As regular readers know, I’m personally not sold on a single-payer system (though I’m increasingly attracted to it), and don’t think just expanding Medicare to cover everybody necessarily makes sense or is the political silver bullet its proponents often assume it is. But the eventual goal of getting rid of the current patchwork system of government health insurance programs ought to be pretty fundamental to progressives. Would anyone designing a universal national system of health insurance (whether it’s single-payer or public-private) assume it was a good idea to make state governments central to its administration? Maybe, or maybe not. But the Court’s decision ought to make us reconsider whether the crutch of intergovernmental programs, so often utilized for short-sighted reasons, really ought to be the central instrument of progressive governance.


Indeed it should. I think this is one of the most important issues for American progressives to start thinking about as we try to formulate how best to proceed in the 21st century. My feeling is that the patchwork quilt of the American system in general is an anachronism. At the time the nation was formed, and even until fairly recently, this country did operate on a state and regional basis, both culturally and politically. I think that's changing (even though the lines remain similar.) And I think we should get over this idea that these so-called sovereigns are necessary as "partners".

More importantly, I think it's worth fighting for the idea that this kind of inequity is morally wrong.
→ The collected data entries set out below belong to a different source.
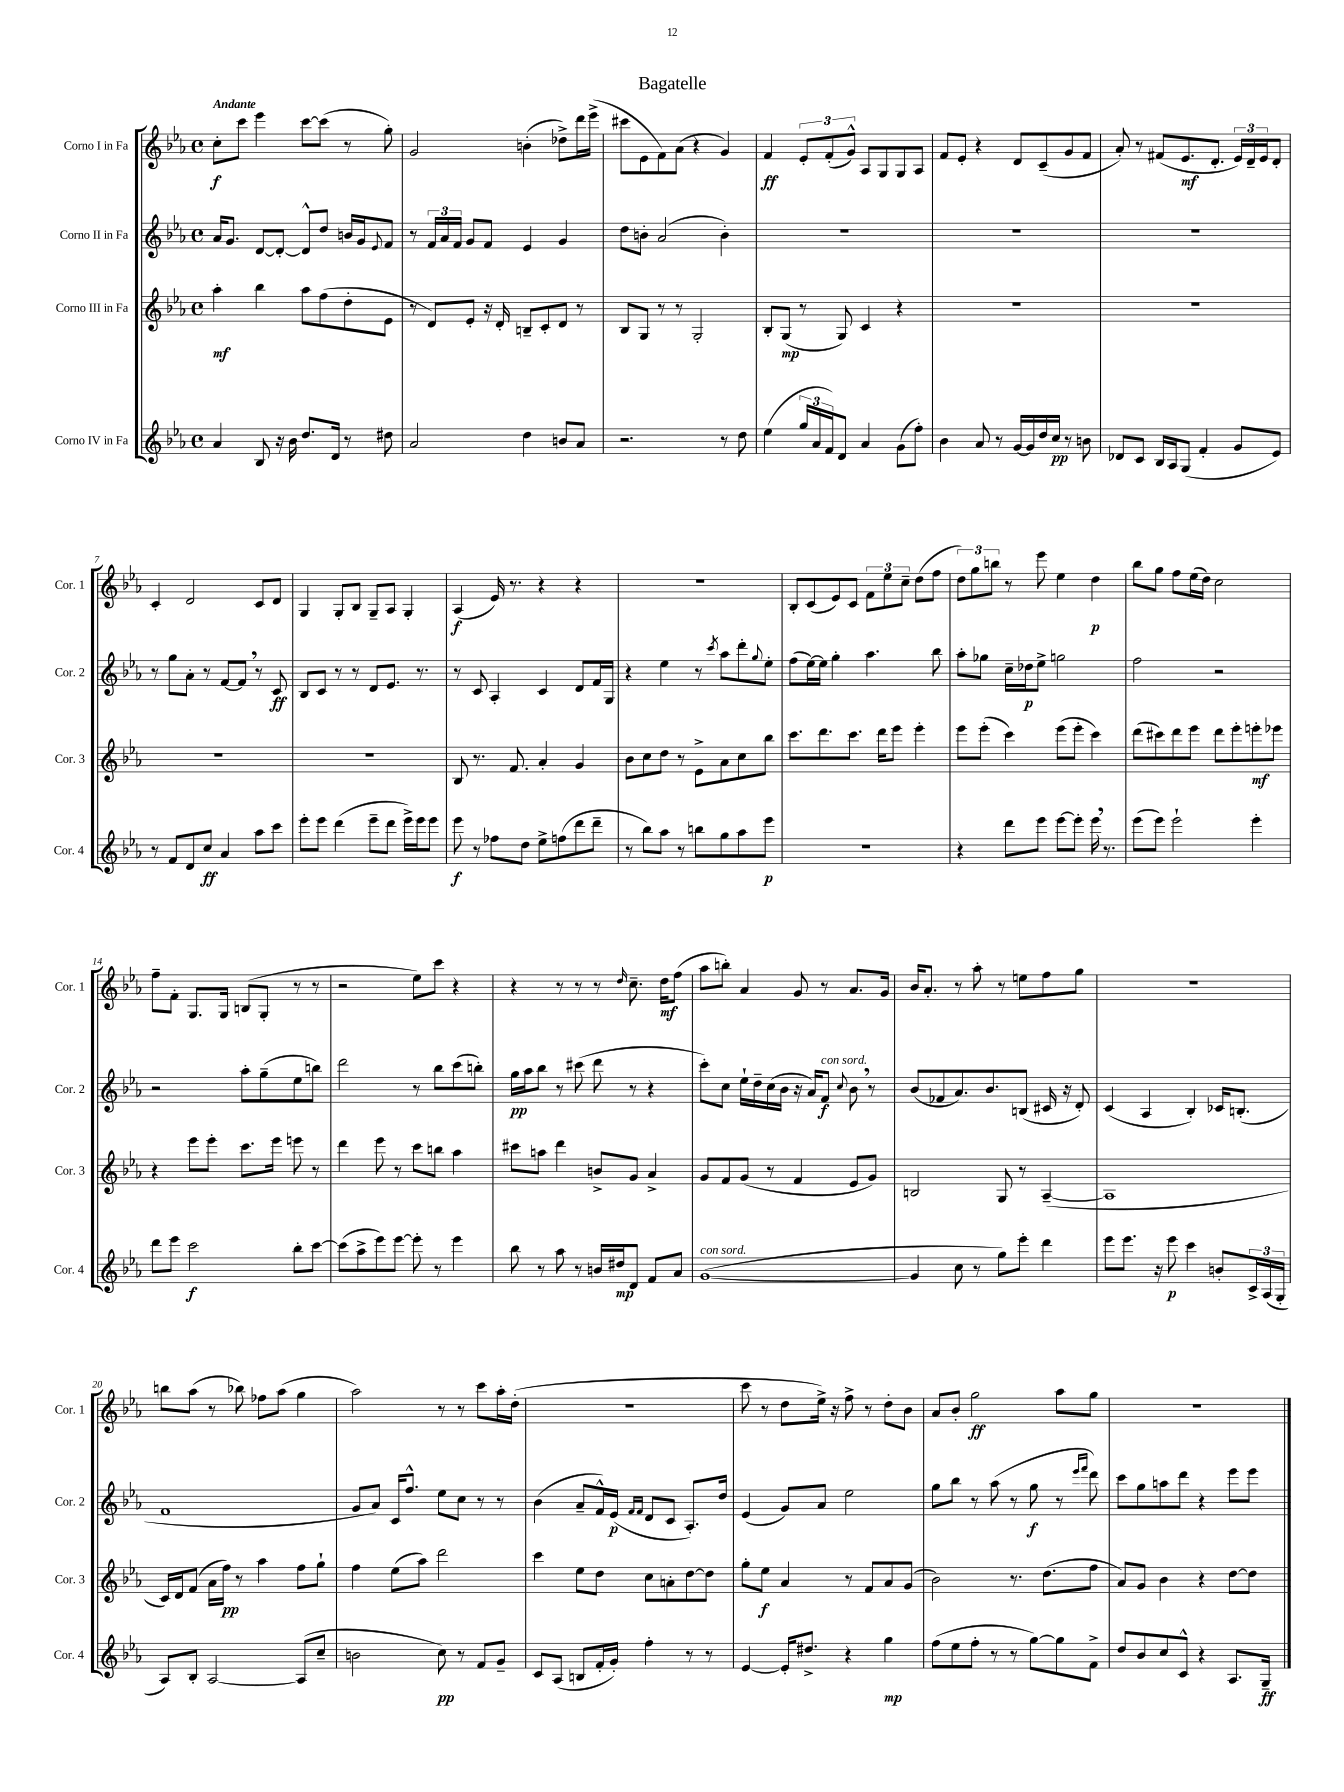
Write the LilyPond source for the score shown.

\header { title = "Bagatelle" }
<<
\new StaffGroup <<
\new Staff = "s0" \with { instrumentName = "Corno I in Fa" shortInstrumentName = "Cor. 1" } {
    \clef treble \key ees \major \defaultTimeSignature \time 4/4 \tempo "Andante"
    c''8-.\f c'''8 ees'''4 c'''8~ c'''8( r8 g''8-.) |
    g'2 b'4-.( des''8->) d'''16 ees'''16->( |
    cis'''8 ees'8 f'8) aes'8( r4 g'4) |
    f'4\ff \tuplet 3/2 { ees'8-. f'8-.( g'8-^) } aes8 g8 g8 aes8 |
    f'8 ees'8-. r4 d'8 c'8--( g'8 f'8 |
    aes'8-.) r8 fis'8( ees'8.\mf d'8.-. \tuplet 3/2 { ees'16) d'16-- ees'16 } d'8-. |
    c'4-. d'2 c'8 d'8 |
    g4 g8-. bes8 g8-- aes8 g4-. |
    aes4\f( ees'16) r8. r4 r4 |
    R1 |
    bes8-. c'8( ees'8) c'8 \tuplet 3/2 { f'8 ees''8 c''8-- } d''8( f''8 |
    \tuplet 3/2 { d''8) g''8 b''8 } r8 ees'''8 ees''4 d''4\p |
    bes''8 g''8 f''8 ees''16( d''16) c''2 |
    f''8-- f'8-. g8. g16 b8( g8-. r8 r8 |
    r2 ees''8) c'''8 r4 |
    r4 r8 r8 r8 \grace { d''16 } c''8.-- d''16\mf f''8( |
    aes''8 b''8-.) aes'4 g'8 r8 aes'8. g'16 |
    bes'16 aes'8.-. r8 aes''8-. r8 e''8 f''8 g''8 |
    r1 |
    b''8 aes''8( r8 bes''8) fes''8 aes''8( g''4 |
    aes''2) r8 r8 c'''8 aes''16-. d''16-.( |
    R1 |
    c'''8 r8 d''8 ees''16->) r16 f''8-> r8 d''8-. bes'8 |
    aes'8 bes'8-. g''2\ff aes''8 g''8 |
    R1 \bar "|." |
}
\new Staff = "s1" \with { instrumentName = "Corno II in Fa" shortInstrumentName = "Cor. 2" } {
    \clef treble \key ees \major \defaultTimeSignature \time 4/4
    aes'16 g'8. d'8~ d'8~-. d'8-^ d''8 b'16 g'16 \appoggiatura { ees'8 } f'8 |
    r8 \tuplet 3/2 { f'16 aes'16 f'16 } g'8 f'8 ees'4 g'4 |
    d''8 b'8-. aes'2( b'4-.) |
    R1 |
    R1 |
    R1 |
    r8 g''8 aes'8-. r8 f'8~ f'8 \breathe r8 c'8\ff |
    bes8 c'8 r8 r8 d'8 ees'8. r8. |
    r8 c'8 aes4-. c'4 d'8 f'16 g16 |
    r4 ees''4 r8 \acciaccatura { c'''8 } aes''8 d'''8-. \appoggiatura { g''8 } ees''8-. |
    f''8( ees''16~) ees''16 g''4-. aes''4. bes''8 |
    aes''8-. ges''8 c''16-- des''16\p ees''8-> g''2 |
    f''2 r2 |
    r2 aes''8-. g''8--( ees''8 b''8) |
    d'''2 r8 bes''8 c'''8( b''8-.) |
    g''16\pp aes''16 bes''8 r8 cis'''8( d'''8 r8 r4 |
    c'''8-.) c''8 ees''16-! d''16-- c''16( bes'16 r16 aes'16) f'8\f^\markup { \italic "con sord." } \appoggiatura { c''8 } bes'8 \breathe r8 |
    bes'8( fes'8 aes'8.) bes'8. b8( cis'16 r16 d'8-.) |
    c'4( aes4 bes4-.) ces'16 b8.-.( |
    f'1 |
    g'8 aes'8) c'16 f''8.-^ ees''8 c''8 r8 r8 |
    bes'4( aes'8-- f'16-^) ees'16\p( \grace { f'16 f'16 } d'8 c'8 aes8.-.) d''16 |
    ees'4( g'8) aes'8 ees''2 |
    g''8 bes''8 r8 aes''8( r8 g''8\f r8 \grace { ees'''16 f'''16 } d'''8) |
    c'''8 g''8 a''8 d'''8 r4 ees'''8 ees'''8 \bar "|." |
}
\new Staff = "s2" \with { instrumentName = "Corno III in Fa" shortInstrumentName = "Cor. 3" } {
    \clef treble \key ees \major \defaultTimeSignature \time 4/4
    aes''4-.\mf bes''4 aes''8 f''8( d''8-. ees'8 |
    r8 d'8) ees'8-. r16 d'16-. b8-- c'8-. d'8 r8 |
    bes8 g8 r8 r8 g2-. |
    bes8-. g8\mp( r8 g8) c'4 r4 |
    R1 |
    R1 |
    R1 |
    R1 |
    bes8 r8. f'8. aes'4-. g'4 |
    bes'8 c''8 d''8 r8 ees'8-> aes'8 c''8 bes''8 |
    c'''8. d'''8. c'''8. d'''16 ees'''8 ees'''4-. |
    ees'''8 ees'''8-.( c'''4) ees'''8( ees'''8-. c'''4) |
    d'''8( cis'''8) d'''8 ees'''8 d'''8 ees'''8-. e'''8-.\mf ees'''8 |
    r4 ees'''8 ees'''8-. c'''8. ees'''16 e'''8 r8 |
    d'''4 ees'''8 r8 c'''8 b''8 aes''4 |
    cis'''8 a''8 d'''4 b'8-> g'8 aes'4-> |
    g'8 f'8 g'8( r8 f'4 ees'8 g'8) |
    b2 g8 r8 aes4~--( |
    aes1 |
    c'16) d'16 f'8( aes'16 f''16\pp) r8 aes''4 f''8 g''8-! |
    f''4 ees''8( aes''8) d'''2 |
    c'''4 ees''8 d''8 c''8 a'8-. d''8~ d''8 |
    g''8-. ees''8\f aes'4 r8 f'8 aes'8 g'8( |
    bes'2) r8. d''8.( f''8 |
    aes'8) g'8 bes'4 r4 d''8~ d''8 \bar "|." |
}
\new Staff = "s3" \with { instrumentName = "Corno IV in Fa" shortInstrumentName = "Cor. 4" } {
    \clef treble \key ees \major \defaultTimeSignature \time 4/4
    aes'4 bes8 r16 bes'16 d''8. d'16 r8 dis''8 |
    aes'2 d''4 b'8 aes'8 |
    r2. r8 d''8 |
    ees''4( \tuplet 3/2 { g''16 aes'16 f'16) } d'8 aes'4 g'8( f''8-.) |
    bes'4 aes'8 r8 g'16~ g'16 d''16 c''16\pp r8 b'8 |
    des'8 c'8 bes16 aes16 g8( f'4-. g'8 ees'8) |
    r8 f'8 d'8 c''8\ff aes'4 aes''8 c'''8 |
    ees'''8-. ees'''8 d'''4( ees'''8-- d'''8 ees'''16->) ees'''16 ees'''8 |
    ees'''8\f r8 fes''8 d''8 ees''8-> f''8( d'''8 d'''8-- |
    r8 bes''8) aes''8 r8 b''8 g''8 aes''8 ees'''8\p |
    r1 |
    r4 d'''8 ees'''8 ees'''8~ ees'''8-. ees'''16 \breathe r8. |
    ees'''8( ees'''8) ees'''2-! ees'''4-. |
    d'''8 ees'''8 c'''2\f bes''8-. c'''8~ |
    c'''8( aes''8-> ees'''8) ees'''8~ ees'''8-. r8 ees'''4 |
    bes''8 r8 aes''8 r8 b'16 dis''16\mp d'8 f'8 aes'8 |
    g'1~^\markup { \italic "con sord." }( |
    g'4 c''8 r8 g''8) ees'''8-. d'''4 |
    ees'''8 ees'''8. r16 ees'''8\p c'''4 b'8-. \tuplet 3/2 { c'16-> aes16( g16-. } |
    aes8) bes8-. aes2~ aes8( c''8-- |
    b'2 c''8\pp) r8 f'8 g'8-- |
    c'8 aes8( b8 f'16-. g'16-.) f''4-. r8 r8 |
    ees'4~ ees'16-. dis''8.-> r4 g''4\mp |
    f''8( ees''8 f''8-. r8 r8 g''8~) g''8 f'8-> |
    d''8 bes'8 c''8 c'8-^ r4 aes8. g16--\ff \bar "|." |
}
>>
>>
We're all Americans, whether from Mississippi or Vermont, and continuing this charade that we are so "different" culturally that it's wrong to expect that people be treated equally regardless of what sub-state in which they happen to live is frankly disturbing.

Now, I'm certainly not saying that progressives shouldn't take what they can get when it's possible. If California comes up with a better plan, I'll take it.(And with the way we are currently structured, it's our best hope for a better system for all.) I'm specifically talking about this practice of federal laws and programs being relegated to the states for implementation, in which some states choose to deny their own citizens in order to make a point and we all behave as if the order that this be so came down from Mt Sinai. And after all, while the federal government is a cesspool of corruption and inefficiency, it's nothing to the petty, second rate, cheaply bought (often term-limited, resume-building) lackeys at the state level.

I think if the program is for all Americans it should be implemented the same way in all of America. This notion that each state has unique "cultural" requirements is nothing more than a cover for the fact that a certain group of people still haven't accepted that this is one country.